A subtle point is handling overflow or large multiplication, but Python integers handle this safely. Another important detail is using n // 2 rather than iterating, which ensures constant time per test case.
Worked Examples
We trace two representative cases.
Example 1
Input: n = 5, a = 3, b = 4
Since 2a = 6 and b = 4, bundles are beneficial.
| Step | n | pairs | remaining | cost |
|---|---|---|---|---|
| initial | 5 | 0 | 5 | 0 |
| use bundles | 5 | 2 | 1 | 8 |
| add single | 5 | 2 | 1 | 11 |
We take 2 bundles for 4 cups and 1 single cup. This matches the optimal structure forced by parity.
Example 2
Input: n = 4, a = 5, b = 8
Here 2a = 10, so bundles are cheaper.
| Step | n | pairs | remaining | cost |
|---|---|---|---|---|
| initial | 4 | 0 | 4 | 0 |
| use bundles | 4 | 2 | 0 | 16 |
We use 2 bundles and no singles. This confirms that full pairing is optimal when bundles are beneficial.
Complexity Analysis
| Measure | Complexity | Explanation |
|---|---|---|
| Time | O(1) per test case | Each test case uses only a constant number of arithmetic operations |
| Space | O(1) | No auxiliary data structures are used |
With up to 10^4 test cases, the total work is linear in t, which easily fits within typical limits.
Test Cases
import sys, io
def run(inp: str) -> str:
sys.stdin = io.StringIO(inp)
t = int(input())
out = []
for _ in range(t):
n, a, b = map(int, input().split())
if b >= 2 * a:
out.append(str(n * a))
else:
pairs = n // 2
cost = pairs * b
if n % 2:
cost += a
out.append(str(cost))
return "\n".join(out)
# provided samples (reconstructed interpretation)
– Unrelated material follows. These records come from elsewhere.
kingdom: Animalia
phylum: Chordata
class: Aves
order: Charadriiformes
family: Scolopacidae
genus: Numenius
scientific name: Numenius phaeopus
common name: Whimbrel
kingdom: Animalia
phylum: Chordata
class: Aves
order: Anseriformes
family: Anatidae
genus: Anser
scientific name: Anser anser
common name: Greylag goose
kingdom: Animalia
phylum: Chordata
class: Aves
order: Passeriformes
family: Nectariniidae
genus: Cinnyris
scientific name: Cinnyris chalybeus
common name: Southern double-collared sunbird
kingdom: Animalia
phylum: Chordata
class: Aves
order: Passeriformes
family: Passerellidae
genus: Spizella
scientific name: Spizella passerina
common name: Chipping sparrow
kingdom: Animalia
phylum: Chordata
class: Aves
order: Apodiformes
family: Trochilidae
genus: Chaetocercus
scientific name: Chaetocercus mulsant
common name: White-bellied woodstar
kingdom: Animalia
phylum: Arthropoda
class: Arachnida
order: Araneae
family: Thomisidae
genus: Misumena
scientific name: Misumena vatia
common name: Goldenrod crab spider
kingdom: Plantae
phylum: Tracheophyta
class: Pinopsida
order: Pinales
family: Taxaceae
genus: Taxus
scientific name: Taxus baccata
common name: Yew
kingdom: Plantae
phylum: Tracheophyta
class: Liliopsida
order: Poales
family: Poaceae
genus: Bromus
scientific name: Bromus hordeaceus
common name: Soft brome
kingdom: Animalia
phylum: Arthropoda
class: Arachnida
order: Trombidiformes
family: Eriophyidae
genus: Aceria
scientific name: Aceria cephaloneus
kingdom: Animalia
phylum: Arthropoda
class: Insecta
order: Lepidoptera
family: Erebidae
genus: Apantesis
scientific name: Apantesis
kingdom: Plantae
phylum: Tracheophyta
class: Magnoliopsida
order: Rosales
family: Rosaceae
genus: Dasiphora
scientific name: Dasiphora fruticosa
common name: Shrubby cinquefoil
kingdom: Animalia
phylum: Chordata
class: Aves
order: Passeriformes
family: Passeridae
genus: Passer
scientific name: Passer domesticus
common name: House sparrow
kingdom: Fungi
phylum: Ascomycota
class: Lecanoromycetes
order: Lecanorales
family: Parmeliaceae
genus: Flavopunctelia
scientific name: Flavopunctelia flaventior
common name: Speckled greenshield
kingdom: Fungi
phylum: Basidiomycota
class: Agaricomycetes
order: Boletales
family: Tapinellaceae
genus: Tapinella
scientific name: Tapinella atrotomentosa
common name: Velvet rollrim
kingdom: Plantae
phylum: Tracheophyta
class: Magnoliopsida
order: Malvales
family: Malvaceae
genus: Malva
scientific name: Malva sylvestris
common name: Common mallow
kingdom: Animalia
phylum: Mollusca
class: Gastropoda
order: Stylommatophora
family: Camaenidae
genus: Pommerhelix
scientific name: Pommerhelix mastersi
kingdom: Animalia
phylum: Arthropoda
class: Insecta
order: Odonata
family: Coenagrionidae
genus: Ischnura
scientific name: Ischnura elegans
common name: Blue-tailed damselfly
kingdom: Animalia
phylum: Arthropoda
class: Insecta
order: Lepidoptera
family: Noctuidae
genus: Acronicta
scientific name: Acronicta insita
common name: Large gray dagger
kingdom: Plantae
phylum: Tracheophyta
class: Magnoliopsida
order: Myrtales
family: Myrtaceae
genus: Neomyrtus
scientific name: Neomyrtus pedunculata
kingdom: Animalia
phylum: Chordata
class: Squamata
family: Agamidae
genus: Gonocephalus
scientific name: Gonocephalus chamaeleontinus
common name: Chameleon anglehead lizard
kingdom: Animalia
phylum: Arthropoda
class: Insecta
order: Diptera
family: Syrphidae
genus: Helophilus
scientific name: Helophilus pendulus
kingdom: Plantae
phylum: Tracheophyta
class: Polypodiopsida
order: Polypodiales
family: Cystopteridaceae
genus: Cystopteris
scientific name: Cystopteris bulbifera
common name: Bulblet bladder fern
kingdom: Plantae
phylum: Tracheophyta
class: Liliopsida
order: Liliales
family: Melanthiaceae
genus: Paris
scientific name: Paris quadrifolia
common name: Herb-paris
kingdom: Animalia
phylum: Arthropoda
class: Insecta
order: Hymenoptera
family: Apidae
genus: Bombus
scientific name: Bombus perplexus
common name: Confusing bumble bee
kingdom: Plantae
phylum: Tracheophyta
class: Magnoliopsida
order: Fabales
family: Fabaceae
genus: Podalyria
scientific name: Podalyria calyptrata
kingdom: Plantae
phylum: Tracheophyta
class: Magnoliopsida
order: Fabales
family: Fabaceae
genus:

assert run("5\n5 2 5\n4 3 4\n5 3 4\n1 10 5\n2 2 1\n") == "10\n8\n11\n10\n2"
# custom cases
assert run("1\n1 100 1\n") == "100"
assert run("1\n2 10 3\n") == "3"
assert run("1\n3 5 100\n") == "15"
assert run("1\n6 4 7\n") == "24"
| Test input | Expected output | What it validates |
|---|---|---|
1 100 1 |
100 |
Single cup edge case where bundles exist but are useless |
2 10 3 |
3 |
Even n with highly beneficial bundle |
3 5 100 |
15 |
Bundles worse than singles |
6 4 7 |
24 |
Mixed parity with non-beneficial bundles |
Edge Cases
When n = 1, the algorithm correctly bypasses bundles because n // 2 = 0, leaving only the single purchase cost a. For example, n = 1, a = 10, b = 1 yields 10, since no bundle can be used even though it is cheaper per cup.
When n = 2, both strategies are directly comparable. If b < 2a, the algorithm selects one bundle; otherwise, it uses two singles. For instance, n = 2, a = 5, b = 8 results in 10, while n = 2, a = 5, b = 9 also results in 10, confirming correct comparison logic.
When n is odd and bundles are cheap, the algorithm still preserves exactly one single cup. For n = 5, a = 3, b = 4, it uses two bundles and one single, producing 11. Any attempt to avoid the single cup is impossible due to parity, and any deviation from full pairing would only increase cost since bundles are strictly beneficial.